Activity.
Could you reproduce all of these records exactly?

Dataset.

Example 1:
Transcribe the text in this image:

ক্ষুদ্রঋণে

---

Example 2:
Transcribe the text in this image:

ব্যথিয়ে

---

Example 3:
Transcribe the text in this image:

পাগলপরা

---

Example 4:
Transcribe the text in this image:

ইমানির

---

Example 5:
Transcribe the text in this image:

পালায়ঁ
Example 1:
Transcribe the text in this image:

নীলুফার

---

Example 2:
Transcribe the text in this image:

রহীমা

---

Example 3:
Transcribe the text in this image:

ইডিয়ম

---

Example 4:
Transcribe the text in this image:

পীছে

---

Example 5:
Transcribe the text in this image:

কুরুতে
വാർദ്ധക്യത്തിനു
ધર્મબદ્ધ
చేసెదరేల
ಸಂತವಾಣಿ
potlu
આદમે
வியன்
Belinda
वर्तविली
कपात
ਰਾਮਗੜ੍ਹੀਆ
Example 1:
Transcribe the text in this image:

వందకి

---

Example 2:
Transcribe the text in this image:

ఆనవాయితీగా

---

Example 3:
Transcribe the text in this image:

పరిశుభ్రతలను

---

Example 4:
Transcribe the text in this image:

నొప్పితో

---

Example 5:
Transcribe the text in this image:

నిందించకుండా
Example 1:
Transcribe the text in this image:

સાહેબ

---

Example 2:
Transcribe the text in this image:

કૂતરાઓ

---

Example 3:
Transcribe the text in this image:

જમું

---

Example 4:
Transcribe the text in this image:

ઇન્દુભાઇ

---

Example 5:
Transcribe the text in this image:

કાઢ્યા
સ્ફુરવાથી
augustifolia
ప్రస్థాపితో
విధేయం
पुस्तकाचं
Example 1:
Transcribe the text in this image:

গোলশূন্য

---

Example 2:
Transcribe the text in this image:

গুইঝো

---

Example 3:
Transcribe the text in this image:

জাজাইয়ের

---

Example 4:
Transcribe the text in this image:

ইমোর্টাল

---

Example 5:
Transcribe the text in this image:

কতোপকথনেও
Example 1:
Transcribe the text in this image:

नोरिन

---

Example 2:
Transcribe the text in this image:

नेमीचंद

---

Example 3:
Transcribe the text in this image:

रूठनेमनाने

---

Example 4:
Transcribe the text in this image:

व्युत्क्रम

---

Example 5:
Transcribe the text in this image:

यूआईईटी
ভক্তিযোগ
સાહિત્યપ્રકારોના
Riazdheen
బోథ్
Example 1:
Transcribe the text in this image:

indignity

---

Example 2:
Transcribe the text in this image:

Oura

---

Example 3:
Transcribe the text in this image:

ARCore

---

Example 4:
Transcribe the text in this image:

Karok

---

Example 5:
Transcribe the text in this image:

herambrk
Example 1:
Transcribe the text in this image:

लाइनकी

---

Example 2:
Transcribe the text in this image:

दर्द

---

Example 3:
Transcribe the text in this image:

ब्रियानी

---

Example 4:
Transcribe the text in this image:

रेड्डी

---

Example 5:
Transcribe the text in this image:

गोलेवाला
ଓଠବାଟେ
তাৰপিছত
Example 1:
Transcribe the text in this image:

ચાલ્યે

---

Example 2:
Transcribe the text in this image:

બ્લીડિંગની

Output below.
Example 1:
Transcribe the text in this image:

ক্ষুদ্রঋণে

---

Example 2:
Transcribe the text in this image:

ব্যথিয়ে

---

Example 3:
Transcribe the text in this image:

পাগলপরা

---

Example 4:
Transcribe the text in this image:

ইমানির

---

Example 5:
Transcribe the text in this image:

পালায়ঁ
Example 1:
Transcribe the text in this image:

নীলুফার

---

Example 2:
Transcribe the text in this image:

রহীমা

---

Example 3:
Transcribe the text in this image:

ইডিয়ম

---

Example 4:
Transcribe the text in this image:

পীছে

---

Example 5:
Transcribe the text in this image:

কুরুতে
വാർദ്ധക്യത്തിനു
ધર્મબદ્ધ
చేసెదరేల
ಸಂತವಾಣಿ
potlu
આદમે
வியன்
Belinda
वर्तविली
कपात
ਰਾਮਗੜ੍ਹੀਆ
Example 1:
Transcribe the text in this image:

వందకి

---

Example 2:
Transcribe the text in this image:

ఆనవాయితీగా

---

Example 3:
Transcribe the text in this image:

పరిశుభ్రతలను

---

Example 4:
Transcribe the text in this image:

నొప్పితో

---

Example 5:
Transcribe the text in this image:

నిందించకుండా
Example 1:
Transcribe the text in this image:

સાહેબ

---

Example 2:
Transcribe the text in this image:

કૂતરાઓ

---

Example 3:
Transcribe the text in this image:

જમું

---

Example 4:
Transcribe the text in this image:

ઇન્દુભાઇ

---

Example 5:
Transcribe the text in this image:

કાઢ્યા
સ્ફુરવાથી
augustifolia
ప్రస్థాపితో
విధేయం
पुस्तकाचं
Example 1:
Transcribe the text in this image:

গোলশূন্য

---

Example 2:
Transcribe the text in this image:

গুইঝো

---

Example 3:
Transcribe the text in this image:

জাজাইয়ের

---

Example 4:
Transcribe the text in this image:

ইমোর্টাল

---

Example 5:
Transcribe the text in this image:

কতোপকথনেও
Example 1:
Transcribe the text in this image:

नोरिन

---

Example 2:
Transcribe the text in this image:

नेमीचंद

---

Example 3:
Transcribe the text in this image:

रूठनेमनाने

---

Example 4:
Transcribe the text in this image:

व्युत्क्रम

---

Example 5:
Transcribe the text in this image:

यूआईईटी
ভক্তিযোগ
સાહિત્યપ્રકારોના
Riazdheen
బోథ్
Example 1:
Transcribe the text in this image:

indignity

---

Example 2:
Transcribe the text in this image:

Oura

---

Example 3:
Transcribe the text in this image:

ARCore

---

Example 4:
Transcribe the text in this image:

Karok

---

Example 5:
Transcribe the text in this image:

herambrk
Example 1:
Transcribe the text in this image:

लाइनकी

---

Example 2:
Transcribe the text in this image:

दर्द

---

Example 3:
Transcribe the text in this image:

ब्रियानी

---

Example 4:
Transcribe the text in this image:

रेड्डी

---

Example 5:
Transcribe the text in this image:

गोलेवाला
ଓଠବାଟେ
তাৰপিছত
Example 1:
Transcribe the text in this image:

ચાલ્યે

---

Example 2:
Transcribe the text in this image:

બ્લીડિંગની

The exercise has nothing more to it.